**Supplied data:**
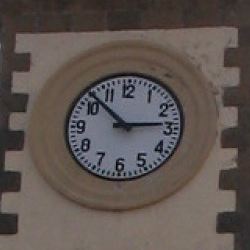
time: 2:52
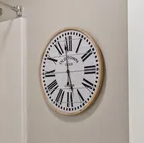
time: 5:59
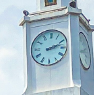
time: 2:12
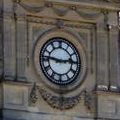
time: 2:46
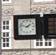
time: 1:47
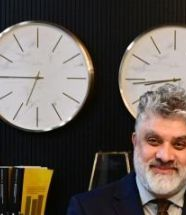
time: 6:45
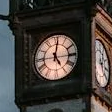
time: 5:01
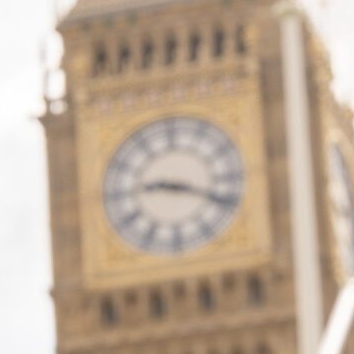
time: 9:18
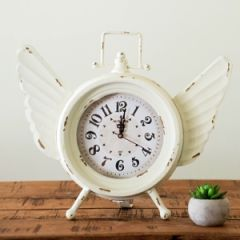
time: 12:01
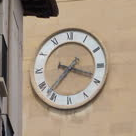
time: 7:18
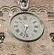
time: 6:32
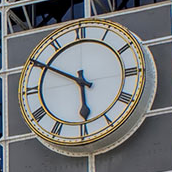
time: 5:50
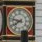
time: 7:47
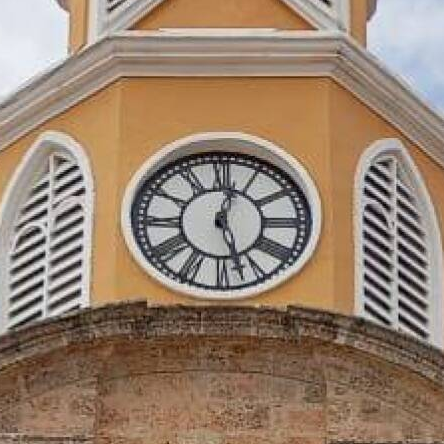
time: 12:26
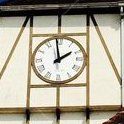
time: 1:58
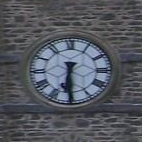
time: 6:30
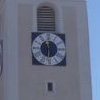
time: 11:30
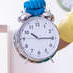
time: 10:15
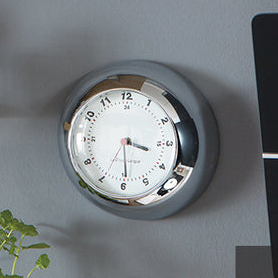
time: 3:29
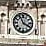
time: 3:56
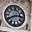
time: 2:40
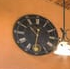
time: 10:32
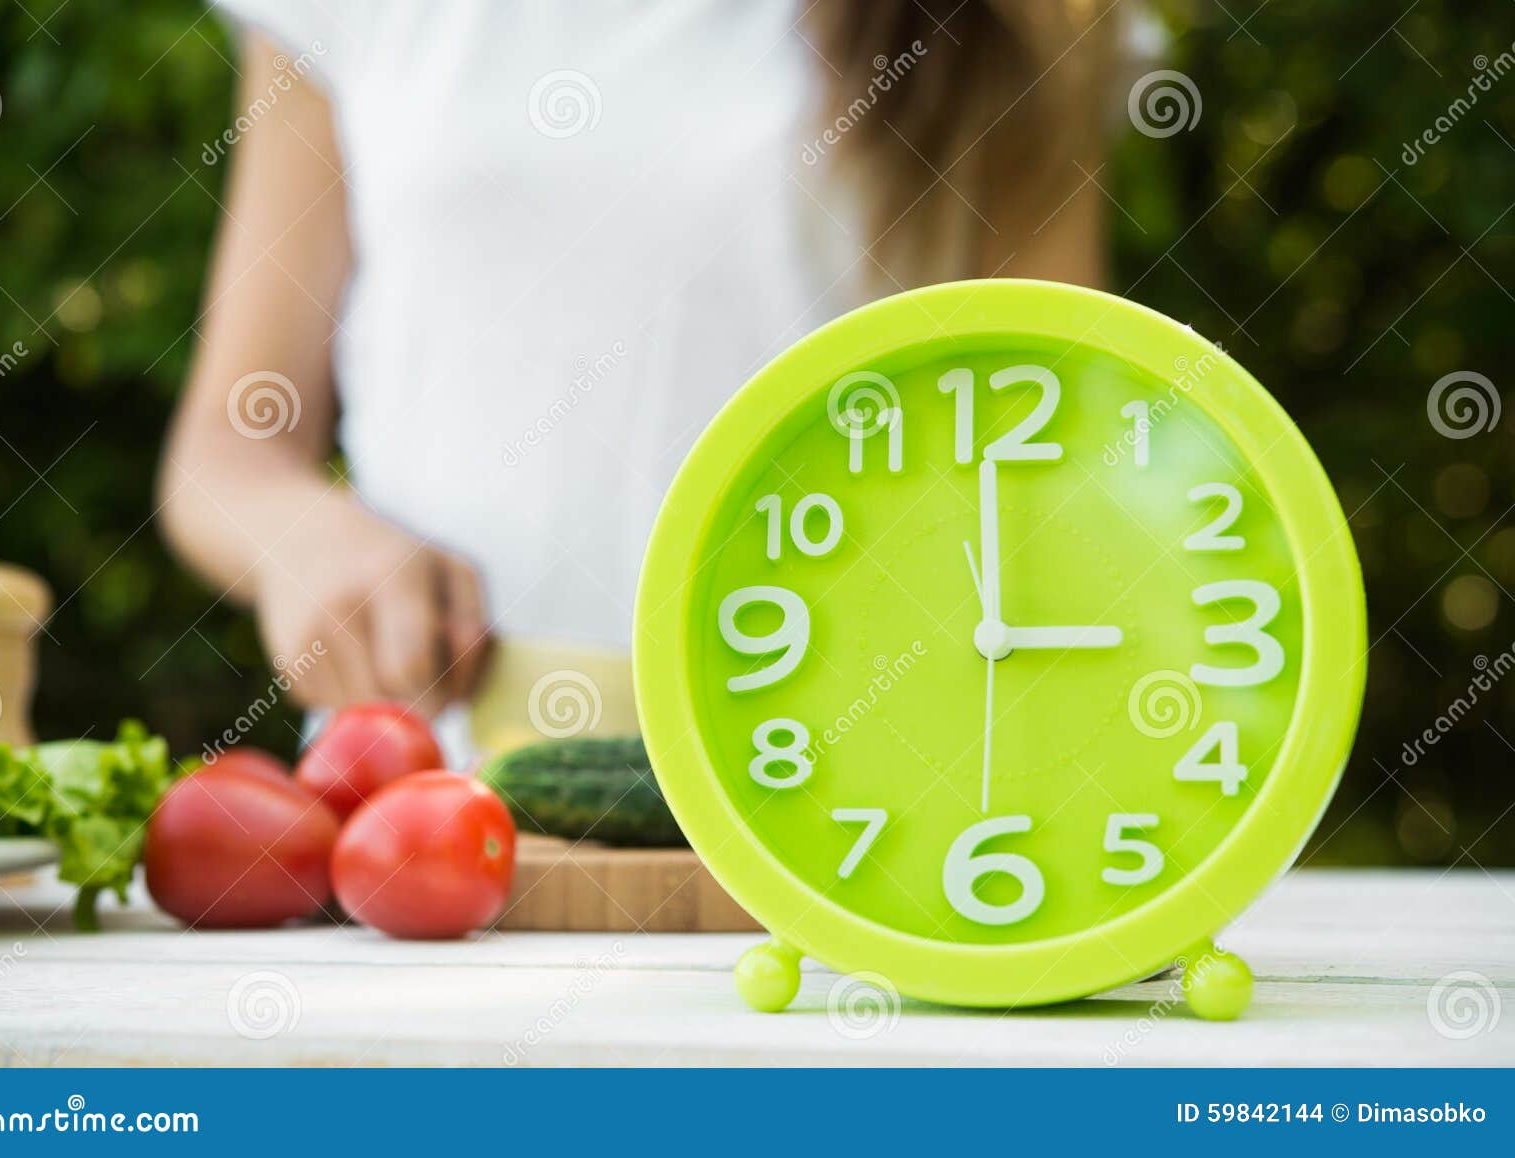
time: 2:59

**The problem:**
Please quote all of the lines above word for word, leaving the pictures out of your answer.

**Solution to this problem:**
time: 2:52
time: 5:59
time: 2:12
time: 2:46
time: 1:47
time: 6:45
time: 5:01
time: 9:18
time: 12:01
time: 7:18
time: 6:32
time: 5:50
time: 7:47
time: 12:26
time: 1:58
time: 6:30
time: 11:30
time: 10:15
time: 3:29
time: 3:56
time: 2:40
time: 10:32
time: 2:59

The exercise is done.